Your copy should hold only the lines from the one with "31: (491, 247, 1.05)" to the one with "73: (14, 197, 7.70)", both included, each exactly as it stands below, with no pictures.

[Stored data entries]
********************
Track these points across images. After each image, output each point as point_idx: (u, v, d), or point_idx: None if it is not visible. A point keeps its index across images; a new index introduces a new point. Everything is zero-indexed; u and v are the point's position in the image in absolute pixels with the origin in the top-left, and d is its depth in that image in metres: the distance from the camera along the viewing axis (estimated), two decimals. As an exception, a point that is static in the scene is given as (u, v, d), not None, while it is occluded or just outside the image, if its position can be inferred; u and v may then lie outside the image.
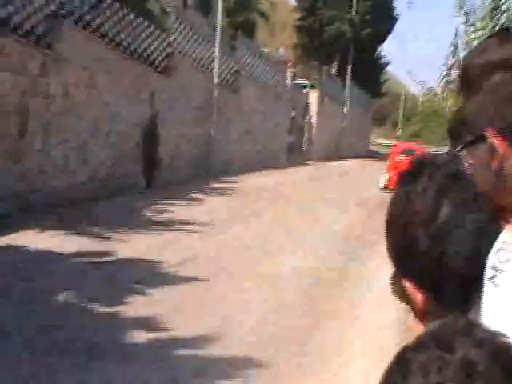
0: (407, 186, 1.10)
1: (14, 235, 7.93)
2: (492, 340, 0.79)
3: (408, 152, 16.53)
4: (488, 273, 1.04)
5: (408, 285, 1.08)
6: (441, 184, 1.07)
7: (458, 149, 1.17)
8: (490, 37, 1.27)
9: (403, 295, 1.09)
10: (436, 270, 1.05)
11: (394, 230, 1.11)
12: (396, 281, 1.11)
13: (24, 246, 7.51)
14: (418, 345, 0.81)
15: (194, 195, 12.67)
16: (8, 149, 9.15)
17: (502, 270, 1.02)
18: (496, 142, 1.07)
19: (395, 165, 16.40)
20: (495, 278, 1.02)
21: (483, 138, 1.10)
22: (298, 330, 5.83)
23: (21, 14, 9.46)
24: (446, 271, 1.04)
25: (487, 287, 1.03)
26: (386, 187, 16.17)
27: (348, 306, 6.63)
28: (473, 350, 0.77)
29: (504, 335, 0.80)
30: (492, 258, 1.04)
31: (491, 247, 1.05)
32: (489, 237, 1.06)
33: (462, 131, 1.16)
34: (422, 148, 16.69)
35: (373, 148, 40.17)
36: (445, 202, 1.07)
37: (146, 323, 5.61)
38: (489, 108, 1.08)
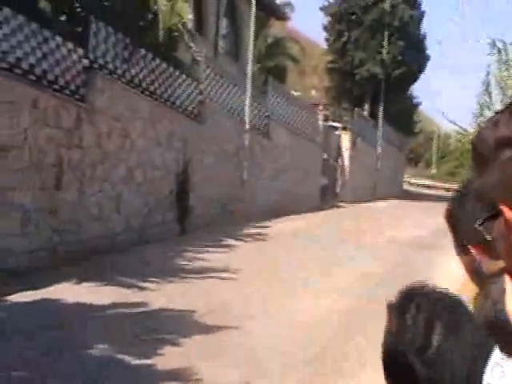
0: (397, 319, 1.14)
1: (49, 287, 8.03)
2: None
3: None
4: None
5: None
6: (429, 312, 1.11)
7: (477, 224, 1.18)
8: (502, 110, 1.29)
9: None
10: None
11: (391, 363, 1.14)
12: None
13: (59, 299, 7.60)
14: None
15: (226, 241, 12.69)
16: (45, 201, 9.33)
17: None
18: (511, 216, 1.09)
19: None
20: None
21: (499, 213, 1.12)
22: (329, 380, 5.77)
23: (56, 69, 9.73)
24: None
25: None
26: None
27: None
28: None
29: None
30: (488, 376, 1.05)
31: (487, 364, 1.06)
32: (484, 355, 1.08)
33: (460, 215, 1.17)
34: None
35: (410, 188, 39.91)
36: (435, 329, 1.09)
37: (179, 374, 5.61)
38: (502, 184, 1.10)
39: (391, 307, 1.16)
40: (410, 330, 1.10)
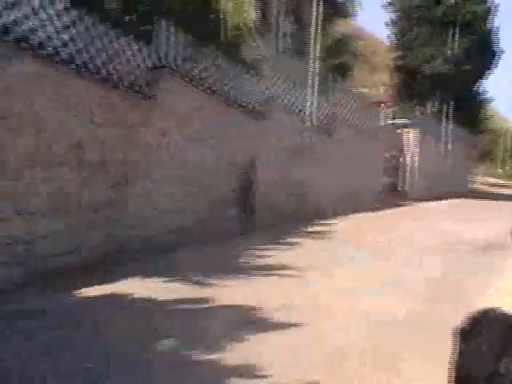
0: (468, 346, 1.14)
1: (117, 283, 8.20)
2: None
3: None
4: None
5: None
6: (497, 340, 1.11)
7: None
8: None
9: None
10: None
11: None
12: None
13: (127, 293, 7.75)
14: None
15: (289, 239, 12.67)
16: (112, 197, 9.52)
17: None
18: None
19: None
20: None
21: None
22: (397, 377, 5.69)
23: (122, 68, 9.91)
24: None
25: None
26: None
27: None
28: None
29: None
30: None
31: None
32: None
33: None
34: None
35: (476, 186, 39.11)
36: (504, 356, 1.10)
37: (244, 371, 5.63)
38: None
39: (460, 332, 1.15)
40: (480, 357, 1.11)
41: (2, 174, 7.48)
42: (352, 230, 14.79)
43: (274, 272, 9.46)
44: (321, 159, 17.86)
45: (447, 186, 29.95)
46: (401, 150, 25.97)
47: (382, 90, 28.20)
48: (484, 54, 32.11)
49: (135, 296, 7.69)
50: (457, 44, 31.21)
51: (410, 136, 26.26)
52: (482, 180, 44.56)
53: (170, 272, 8.94)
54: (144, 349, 5.99)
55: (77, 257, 8.63)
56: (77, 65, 8.92)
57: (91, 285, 7.92)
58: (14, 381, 5.16)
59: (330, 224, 15.23)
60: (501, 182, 45.35)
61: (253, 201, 13.72)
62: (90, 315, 6.95)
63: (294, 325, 6.98)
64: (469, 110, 32.56)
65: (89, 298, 7.51)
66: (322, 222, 15.39)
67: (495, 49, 33.30)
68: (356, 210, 18.05)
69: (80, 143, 8.85)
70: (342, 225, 15.39)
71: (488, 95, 36.24)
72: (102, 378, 5.31)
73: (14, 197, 7.70)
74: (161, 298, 7.63)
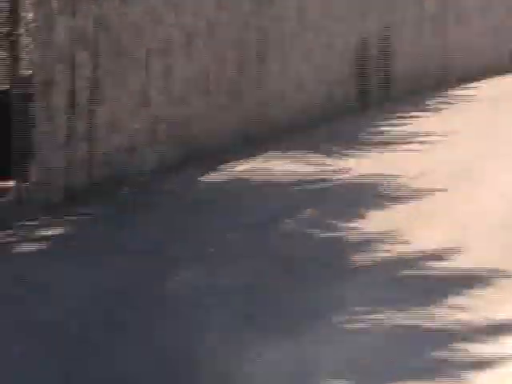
0: None
1: (257, 158, 8.60)
2: None
3: None
4: None
5: None
6: None
7: None
8: None
9: None
10: None
11: None
12: None
13: (268, 168, 8.14)
14: None
15: (424, 110, 12.32)
16: (250, 74, 9.70)
17: None
18: None
19: None
20: None
21: None
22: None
23: None
24: None
25: None
26: None
27: None
28: None
29: None
30: None
31: None
32: None
33: None
34: None
35: None
36: None
37: (386, 237, 5.77)
38: None
39: None
40: None
41: (143, 58, 7.77)
42: (489, 96, 14.10)
43: (410, 141, 9.37)
44: (463, 24, 17.05)
45: None
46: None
47: None
48: None
49: (275, 170, 8.05)
50: None
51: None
52: None
53: (306, 147, 9.11)
54: (268, 230, 6.22)
55: (218, 138, 8.97)
56: None
57: (236, 163, 8.33)
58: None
59: (467, 92, 14.61)
60: None
61: (388, 71, 13.48)
62: (240, 188, 7.49)
63: (432, 191, 7.01)
64: None
65: (234, 175, 7.96)
66: (463, 87, 14.82)
67: None
68: (492, 75, 17.17)
69: (211, 24, 8.99)
70: (479, 91, 14.70)
71: None
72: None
73: (156, 79, 8.07)
74: (301, 171, 7.94)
********************
● RESULT FOR THIS TASK:
31: (491, 247, 1.05)
32: (489, 237, 1.06)
33: (462, 131, 1.16)
34: (422, 148, 16.69)
35: (373, 148, 40.17)
36: (445, 202, 1.07)
37: (146, 323, 5.61)
38: (489, 108, 1.08)
0: (397, 319, 1.14)
1: (49, 287, 8.03)
2: None
3: None
4: None
5: None
6: (429, 312, 1.11)
7: (477, 224, 1.18)
8: (502, 110, 1.29)
9: None
10: None
11: (391, 363, 1.14)
12: None
13: (59, 299, 7.60)
14: None
15: (226, 241, 12.69)
16: (45, 201, 9.33)
17: None
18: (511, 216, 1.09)
19: None
20: None
21: (499, 213, 1.12)
22: (329, 380, 5.77)
23: (56, 69, 9.73)
24: None
25: None
26: None
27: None
28: None
29: None
30: (488, 376, 1.05)
31: (487, 364, 1.06)
32: (484, 355, 1.08)
33: (460, 215, 1.17)
34: None
35: (410, 188, 39.91)
36: (435, 329, 1.09)
37: (179, 374, 5.61)
38: (502, 184, 1.10)
39: (391, 307, 1.16)
40: (410, 330, 1.10)
0: (468, 346, 1.14)
1: (117, 283, 8.20)
2: None
3: None
4: None
5: None
6: (497, 340, 1.11)
7: None
8: None
9: None
10: None
11: None
12: None
13: (127, 293, 7.75)
14: None
15: (289, 239, 12.67)
16: (112, 197, 9.52)
17: None
18: None
19: None
20: None
21: None
22: (397, 377, 5.69)
23: (122, 68, 9.91)
24: None
25: None
26: None
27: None
28: None
29: None
30: None
31: None
32: None
33: None
34: None
35: (476, 186, 39.11)
36: (504, 356, 1.10)
37: (244, 371, 5.63)
38: None
39: (460, 332, 1.15)
40: (480, 357, 1.11)
41: (2, 174, 7.48)
42: (352, 230, 14.79)
43: (274, 272, 9.46)
44: (321, 159, 17.86)
45: (447, 186, 29.95)
46: (401, 150, 25.97)
47: (382, 90, 28.20)
48: (484, 54, 32.11)
49: (135, 296, 7.69)
50: (457, 44, 31.21)
51: (410, 136, 26.26)
52: (482, 180, 44.56)
53: (170, 272, 8.94)
54: (144, 349, 5.99)
55: (77, 257, 8.63)
56: (77, 65, 8.92)
57: (91, 285, 7.92)
58: (14, 381, 5.16)
59: (330, 224, 15.23)
60: (501, 182, 45.35)
61: (253, 201, 13.72)
62: (90, 315, 6.95)
63: (294, 325, 6.98)
64: (469, 110, 32.56)
65: (89, 298, 7.51)
66: (322, 222, 15.39)
67: (495, 49, 33.30)
68: (356, 210, 18.05)
69: (80, 143, 8.85)
70: (342, 225, 15.39)
71: (488, 95, 36.24)
72: (102, 378, 5.31)
73: (14, 197, 7.70)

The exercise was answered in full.